Clarke McGrath makes eye contact as he rehearses. That’s intentional, he said, it’s part of the show.

"I don't want that fourth wall, you know? I want to be able to talk to my audience members and tell the story,” Clarke McGrath said. “Because it's a storytelling show."

The inspiration

Play is the first time Clarke McGrath has based a character on a real person – Richie’s character–  he says, during a pause in rehearsal. 

He has written several scripts before: four full-length plays including Tipsy Sugar Flipping, and he brought solo shows Stalagmite and Stanley to the Edinburgh Festival Fringe.

He co-wrote a short film that got into international film festivals, he wrote a stand-up show that he said “blurred the line between stand-up and theatre”. And he was in Netflix’s Sex Education.

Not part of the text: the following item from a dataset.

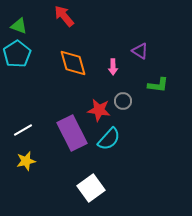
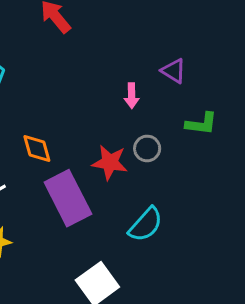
orange diamond: (73, 63) -> (37, 148), moved, size x0.7
cyan semicircle: (109, 139) -> (146, 225), moved

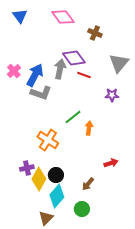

This is different for him, he says. It’s based on somebody he knew in his teens, and where he still lived in England. 

“I was desperate to get out into the wider world,” he said. And Nicky’s character is “fully fictional” but a bit like himself. And yeah, “He’s really stuck.”

“It’s not ... It’s not really … It is about Nicky,” he said, of the play.

“But, the real, real tender heart of it, is this other character – who I only play for a short time,” he said. Richie, based on his mother’s friend who lived in their living room. 

“There’s a thing in Act I about that character loving the May Fair,” he says, a real carnival which breaks out in Hereford each year.  

“That’s one of my memories of the real Richie. Him loving that carnival,” he said. “So that’s in the show, as our introduction to Richie.”

 “When you first start to hear about Richie, that presence kind of comes out,” says Farrell, the director.

“Speaking of Richie, I really liked the way you played it with the chair,” Farrell said. “How did it feel, sitting down doing it?” 

Good, Clarke McGrath said. He liked having something to look at.

“Again, those pauses will just need to be put in and certified,” said Farrell.

Crunch time

Clarke McGrath has been trying to get down two pages of script a day. That first show on 1 March is kind of a rehearsal too, he says, preparations for festivals they hope to get into.

“So I'm just, I'm just looking at the text every single day,” he said. 

Clarke McGrath said he has enough experience as an actor that even if he forgets something he can paper over the cracks, he says. He is also giving himself permission to read from the script if he needs to, he says.

“I'm working part-time as well as doing this,” he said. “And maybe I need to forgive myself a little bit and go, oh for Act III, you can read it.”

He’s sent Play to festivals – to Dublin Fringe, Edinburgh Fringe. “Fingers crossed, we get in,” he said. 

It’s intimidating, he says. “But look, I'm going to take a risk. This is a year-long project for me.”

He said he’s ready for the next step: performing. He said it’s a good show for taking on the road internationally because there’s no set, no props, no costumes. 

There’s just him, and he’ll need a tech person. But he can sort that out if he goes to Melbourne, LA, London, wherever. He can find tech support there.

Clarke McGrath dwells on how he needs to switch and change his physicality and his voice and lighting and sound.

He is conscious of not boring the audience, he says. “Like, it's an hour of text. So how can I make it the most interesting?”

Funded by the Local Democracy Reporting Scheme.